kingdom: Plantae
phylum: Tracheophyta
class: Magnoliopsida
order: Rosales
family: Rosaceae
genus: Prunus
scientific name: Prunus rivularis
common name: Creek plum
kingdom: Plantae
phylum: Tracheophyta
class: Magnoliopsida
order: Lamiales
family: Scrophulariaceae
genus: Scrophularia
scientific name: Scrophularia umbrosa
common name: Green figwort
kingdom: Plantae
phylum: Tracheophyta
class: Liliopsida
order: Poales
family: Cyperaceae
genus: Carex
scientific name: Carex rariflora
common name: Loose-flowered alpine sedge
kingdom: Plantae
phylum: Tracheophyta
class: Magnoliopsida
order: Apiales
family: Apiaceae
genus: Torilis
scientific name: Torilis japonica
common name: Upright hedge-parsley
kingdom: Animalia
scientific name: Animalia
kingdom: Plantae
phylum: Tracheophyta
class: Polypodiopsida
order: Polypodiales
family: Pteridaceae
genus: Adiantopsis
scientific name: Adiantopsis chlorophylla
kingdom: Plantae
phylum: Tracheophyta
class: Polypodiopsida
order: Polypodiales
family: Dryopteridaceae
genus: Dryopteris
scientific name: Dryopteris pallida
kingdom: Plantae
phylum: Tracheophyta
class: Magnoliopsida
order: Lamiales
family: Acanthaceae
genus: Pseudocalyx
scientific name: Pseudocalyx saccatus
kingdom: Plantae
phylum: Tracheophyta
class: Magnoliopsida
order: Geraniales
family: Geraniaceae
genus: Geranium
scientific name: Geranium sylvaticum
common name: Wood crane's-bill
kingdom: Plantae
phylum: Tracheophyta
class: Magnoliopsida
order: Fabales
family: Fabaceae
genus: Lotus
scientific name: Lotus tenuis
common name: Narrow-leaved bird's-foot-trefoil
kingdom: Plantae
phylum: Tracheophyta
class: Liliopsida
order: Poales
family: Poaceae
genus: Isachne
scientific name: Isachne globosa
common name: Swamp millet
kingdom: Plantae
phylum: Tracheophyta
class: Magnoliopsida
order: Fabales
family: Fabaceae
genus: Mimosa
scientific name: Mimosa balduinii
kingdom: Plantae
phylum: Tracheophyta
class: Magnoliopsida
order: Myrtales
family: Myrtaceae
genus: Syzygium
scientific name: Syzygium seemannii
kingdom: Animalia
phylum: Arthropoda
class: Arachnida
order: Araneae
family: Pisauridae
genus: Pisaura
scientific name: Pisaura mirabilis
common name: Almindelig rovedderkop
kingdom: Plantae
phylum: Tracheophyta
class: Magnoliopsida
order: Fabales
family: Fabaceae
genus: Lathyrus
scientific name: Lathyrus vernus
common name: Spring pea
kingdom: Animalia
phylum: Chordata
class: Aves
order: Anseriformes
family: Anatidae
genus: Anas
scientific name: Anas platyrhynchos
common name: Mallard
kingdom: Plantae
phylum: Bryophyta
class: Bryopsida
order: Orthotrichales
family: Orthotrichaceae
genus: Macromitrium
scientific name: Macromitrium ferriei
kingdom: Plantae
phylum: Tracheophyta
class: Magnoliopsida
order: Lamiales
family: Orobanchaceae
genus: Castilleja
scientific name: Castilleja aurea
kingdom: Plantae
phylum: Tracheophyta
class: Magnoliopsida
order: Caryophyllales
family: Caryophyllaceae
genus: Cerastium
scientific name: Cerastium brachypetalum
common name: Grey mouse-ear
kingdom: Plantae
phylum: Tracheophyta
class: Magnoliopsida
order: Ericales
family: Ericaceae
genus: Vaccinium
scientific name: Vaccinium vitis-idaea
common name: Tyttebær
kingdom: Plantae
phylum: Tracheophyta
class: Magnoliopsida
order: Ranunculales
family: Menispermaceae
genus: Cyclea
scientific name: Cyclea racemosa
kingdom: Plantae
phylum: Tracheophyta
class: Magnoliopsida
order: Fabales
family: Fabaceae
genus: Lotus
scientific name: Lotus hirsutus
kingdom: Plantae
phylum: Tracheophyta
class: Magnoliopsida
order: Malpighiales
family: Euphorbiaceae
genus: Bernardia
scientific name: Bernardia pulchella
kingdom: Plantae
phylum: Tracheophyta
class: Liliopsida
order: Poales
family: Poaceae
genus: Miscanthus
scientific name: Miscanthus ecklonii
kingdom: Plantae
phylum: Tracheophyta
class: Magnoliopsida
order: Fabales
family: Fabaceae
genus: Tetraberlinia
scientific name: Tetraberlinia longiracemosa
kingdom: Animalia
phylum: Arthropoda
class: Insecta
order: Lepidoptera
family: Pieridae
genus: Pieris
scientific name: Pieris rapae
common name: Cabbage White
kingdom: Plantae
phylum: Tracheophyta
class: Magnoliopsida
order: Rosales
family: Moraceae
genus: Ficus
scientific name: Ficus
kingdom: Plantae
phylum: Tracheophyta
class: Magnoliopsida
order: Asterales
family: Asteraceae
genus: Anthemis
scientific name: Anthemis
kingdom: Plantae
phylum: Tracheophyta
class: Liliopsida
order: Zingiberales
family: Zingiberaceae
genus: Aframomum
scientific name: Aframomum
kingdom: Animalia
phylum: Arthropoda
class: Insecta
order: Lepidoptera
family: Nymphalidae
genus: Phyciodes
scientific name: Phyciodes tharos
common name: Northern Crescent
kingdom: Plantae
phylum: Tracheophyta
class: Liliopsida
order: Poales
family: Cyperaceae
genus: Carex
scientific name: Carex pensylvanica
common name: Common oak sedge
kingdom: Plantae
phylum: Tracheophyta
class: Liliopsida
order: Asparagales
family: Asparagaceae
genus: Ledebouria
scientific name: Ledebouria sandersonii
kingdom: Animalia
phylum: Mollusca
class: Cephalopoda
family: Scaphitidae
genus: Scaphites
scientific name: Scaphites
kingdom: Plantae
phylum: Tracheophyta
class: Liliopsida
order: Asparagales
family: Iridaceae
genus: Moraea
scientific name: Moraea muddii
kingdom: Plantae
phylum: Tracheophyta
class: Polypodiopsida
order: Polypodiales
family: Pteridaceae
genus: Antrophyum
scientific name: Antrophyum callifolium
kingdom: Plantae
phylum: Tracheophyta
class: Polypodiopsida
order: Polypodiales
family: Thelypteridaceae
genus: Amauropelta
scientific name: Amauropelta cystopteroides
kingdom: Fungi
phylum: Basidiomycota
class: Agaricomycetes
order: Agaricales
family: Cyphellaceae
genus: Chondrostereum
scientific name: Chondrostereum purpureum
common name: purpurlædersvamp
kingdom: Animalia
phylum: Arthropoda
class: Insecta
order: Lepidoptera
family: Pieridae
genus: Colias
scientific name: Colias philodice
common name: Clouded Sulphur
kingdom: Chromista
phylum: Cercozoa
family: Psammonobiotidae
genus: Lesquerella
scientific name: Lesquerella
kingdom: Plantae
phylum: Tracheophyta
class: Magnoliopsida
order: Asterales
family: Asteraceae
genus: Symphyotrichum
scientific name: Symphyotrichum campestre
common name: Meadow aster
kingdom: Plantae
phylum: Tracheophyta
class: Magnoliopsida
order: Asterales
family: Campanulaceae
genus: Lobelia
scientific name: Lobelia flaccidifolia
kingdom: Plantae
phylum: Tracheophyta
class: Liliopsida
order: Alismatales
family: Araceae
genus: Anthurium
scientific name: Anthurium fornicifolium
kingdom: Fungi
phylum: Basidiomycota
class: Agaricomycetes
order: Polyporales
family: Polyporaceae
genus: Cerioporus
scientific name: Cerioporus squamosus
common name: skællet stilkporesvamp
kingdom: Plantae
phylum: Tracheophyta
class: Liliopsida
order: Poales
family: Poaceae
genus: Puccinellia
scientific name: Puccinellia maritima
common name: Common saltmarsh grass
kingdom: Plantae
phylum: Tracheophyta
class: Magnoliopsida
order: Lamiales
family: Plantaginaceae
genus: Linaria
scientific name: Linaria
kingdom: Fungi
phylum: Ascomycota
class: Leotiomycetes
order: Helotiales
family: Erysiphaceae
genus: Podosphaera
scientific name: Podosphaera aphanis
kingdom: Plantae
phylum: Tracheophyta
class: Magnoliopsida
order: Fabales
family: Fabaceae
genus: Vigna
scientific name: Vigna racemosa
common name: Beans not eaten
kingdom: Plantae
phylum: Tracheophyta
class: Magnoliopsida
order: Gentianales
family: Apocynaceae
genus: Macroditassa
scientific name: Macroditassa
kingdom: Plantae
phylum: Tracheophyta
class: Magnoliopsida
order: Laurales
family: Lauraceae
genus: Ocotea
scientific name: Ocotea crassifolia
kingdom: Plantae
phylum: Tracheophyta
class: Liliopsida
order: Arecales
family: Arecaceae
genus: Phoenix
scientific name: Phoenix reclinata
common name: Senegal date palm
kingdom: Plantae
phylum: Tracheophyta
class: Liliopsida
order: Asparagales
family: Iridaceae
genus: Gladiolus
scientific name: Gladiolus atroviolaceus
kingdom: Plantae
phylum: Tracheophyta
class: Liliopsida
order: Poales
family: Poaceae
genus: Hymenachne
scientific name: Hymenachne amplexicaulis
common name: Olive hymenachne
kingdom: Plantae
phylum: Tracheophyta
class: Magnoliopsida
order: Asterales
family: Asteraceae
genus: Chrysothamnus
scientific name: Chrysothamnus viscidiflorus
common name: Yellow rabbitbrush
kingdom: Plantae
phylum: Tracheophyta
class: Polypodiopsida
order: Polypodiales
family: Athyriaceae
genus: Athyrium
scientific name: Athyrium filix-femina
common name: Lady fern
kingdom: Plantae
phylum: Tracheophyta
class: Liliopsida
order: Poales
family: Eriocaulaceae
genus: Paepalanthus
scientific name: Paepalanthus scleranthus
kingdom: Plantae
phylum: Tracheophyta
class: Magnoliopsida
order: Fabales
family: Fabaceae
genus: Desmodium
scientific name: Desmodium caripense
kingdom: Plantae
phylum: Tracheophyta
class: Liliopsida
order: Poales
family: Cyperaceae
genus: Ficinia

-=-=-=-=-

- Written instruction -
Return the lines above exactly as they appear, from the line with "scientific name: Phyciodes tharos" up to and including the line with "scientific name: Moraea muddii".

- Final result -
scientific name: Phyciodes tharos
common name: Northern Crescent
kingdom: Plantae
phylum: Tracheophyta
class: Liliopsida
order: Poales
family: Cyperaceae
genus: Carex
scientific name: Carex pensylvanica
common name: Common oak sedge
kingdom: Plantae
phylum: Tracheophyta
class: Liliopsida
order: Asparagales
family: Asparagaceae
genus: Ledebouria
scientific name: Ledebouria sandersonii
kingdom: Animalia
phylum: Mollusca
class: Cephalopoda
family: Scaphitidae
genus: Scaphites
scientific name: Scaphites
kingdom: Plantae
phylum: Tracheophyta
class: Liliopsida
order: Asparagales
family: Iridaceae
genus: Moraea
scientific name: Moraea muddii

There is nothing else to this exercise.